# Passage for review
⁂

CREATE TABLE artist_energy_rank AS
SELECT
    t.track,
    a.name AS artist_name,
    t.energy,
    RANK() OVER (PARTITION BY t.artist_id ORDER BY t.energy DESC) AS energy_rank
FROM tracks t
JOIN artists a ON t.artist_id = a.id
-- where a.name != 'Al Di Meola'
ORDER BY a.name, energy_rank;

VI. CTE with clause

In the following section, you will write CTE queries.

first write the main query
then name the CTE and select from it

VI.1. Compare popularity with tempo for each artist

Write a query that calculates each artist average popularity and tempo, and ranks them on both metrics.

store the final query result into a table called artist_popularity_tempo_rank

The 1st query will calculate each artist avg_popularity and avg_tempo by grouping by artist name.

The 1st query results will look like that

 id |    artist_name     | track_count |   avg_popularity    |     avg_tempo
----+--------------------+-------------+---------------------+--------------------
 54 | Ofra Haza          |           7 | 13.0000000000000000 | 125.89957142857143
 29 | Enya               |           7 | 54.4285714285714286 |  92.07600000000001
  4 | Ali Mohammed Birra |           5 | 19.0000000000000000 |            143.159

Now, name that query (for instance artist_stats) and select from it.

WITH artist_stats as (
    <1st query>
)
SELECT ...

⁂

# Supplied data
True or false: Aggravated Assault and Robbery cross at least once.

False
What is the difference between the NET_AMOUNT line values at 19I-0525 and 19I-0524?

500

⁂

# Job
In the SQL exercise, rewrite everything from "The 1st query results" down to "select from it.", replacing "artist_stats" with "artist_summary".

# Exercise response
The 1st query results will look like that

 id |    artist_name     | track_count |   avg_popularity    |     avg_tempo
----+--------------------+-------------+---------------------+--------------------
 54 | Ofra Haza          |           7 | 13.0000000000000000 | 125.89957142857143
 29 | Enya               |           7 | 54.4285714285714286 |  92.07600000000001
  4 | Ali Mohammed Birra |           5 | 19.0000000000000000 |            143.159

Now, name that query (for instance artist_summary) and select from it.